By expanding the scope of my healing focus from one event to a larger container of events strung together, I was able to see that my healing focus was not so much needed on the strangulation, but on the larger aloneness, abandonment and betrayal I experienced during this time of my life...and have been carrying for many years. 

At first it was a bit shocking to see the intensity of this aspect of my life journey, however, as I sat with the intensity, I felt a power surge inside me…and in a flash of instant recognition, I saw that even though this happened to me, I survived. 

Left with nothing and no one, I had only myself...and somehow that was enough. I've lived a full life and have turned into a pretty amazing women, in spite of it all (or maybe because of it all?) Recognizing this triumph shifted a core perception in my mind...a shift from being a Victim to being a Survivor..a pathway that had never been defined in my mind as an option. 
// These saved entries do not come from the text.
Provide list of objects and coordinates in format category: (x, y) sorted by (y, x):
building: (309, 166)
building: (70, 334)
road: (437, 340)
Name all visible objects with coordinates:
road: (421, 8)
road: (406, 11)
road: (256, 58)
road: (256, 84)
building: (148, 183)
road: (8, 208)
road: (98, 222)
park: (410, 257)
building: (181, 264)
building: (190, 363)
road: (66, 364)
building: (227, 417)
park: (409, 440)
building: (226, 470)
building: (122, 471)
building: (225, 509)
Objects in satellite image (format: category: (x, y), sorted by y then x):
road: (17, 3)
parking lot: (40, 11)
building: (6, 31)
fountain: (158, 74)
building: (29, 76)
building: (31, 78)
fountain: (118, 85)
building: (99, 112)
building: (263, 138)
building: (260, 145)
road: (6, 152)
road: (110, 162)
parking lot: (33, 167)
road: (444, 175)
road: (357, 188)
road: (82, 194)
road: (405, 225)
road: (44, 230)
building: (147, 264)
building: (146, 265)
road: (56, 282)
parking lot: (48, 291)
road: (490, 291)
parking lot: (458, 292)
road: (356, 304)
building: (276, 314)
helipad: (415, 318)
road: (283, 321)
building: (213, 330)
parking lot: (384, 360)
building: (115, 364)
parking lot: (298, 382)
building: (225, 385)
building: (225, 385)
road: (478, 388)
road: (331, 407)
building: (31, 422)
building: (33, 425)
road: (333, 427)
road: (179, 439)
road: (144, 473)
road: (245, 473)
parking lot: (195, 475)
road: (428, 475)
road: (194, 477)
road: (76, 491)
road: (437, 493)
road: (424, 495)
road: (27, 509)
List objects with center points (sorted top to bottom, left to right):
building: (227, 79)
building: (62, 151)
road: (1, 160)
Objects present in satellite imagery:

Moving through this recent healing experience was profound. I felt a deeply rooted fear in my being soften, my voice is opening as this throat constriction releases, my heart is expanding to new possibilities as I release my fear of annihilation, and a courage and a power to live is growing inside me. I feel like I have crested the peak with this trauma, and it may truly be behind me now - which is totally exciting. 

I Am a Survivor. 
  
...and so are you....

Here are some question prompts for you to explore your life journey through. 
  • What traumas feel unresolved in your life? 
  • What larger ecosystem did this trauma occur in? 
  • What resources did you have or not have in this larger container of experience? 
  • Is there a shift from Victim to Survivor available to you in your healing? 
  • How can you transmute poisons from your living into elixirs of strength? 

Some of my SoulCollage creations to adjunct this personal share: 
Layers of Shadow

My Father 

Contracted & Protected 


1 comment:

  1. Thank you, Raven for sharing this part of your healing journey. I know it will be inspiring for those on their own path of healing.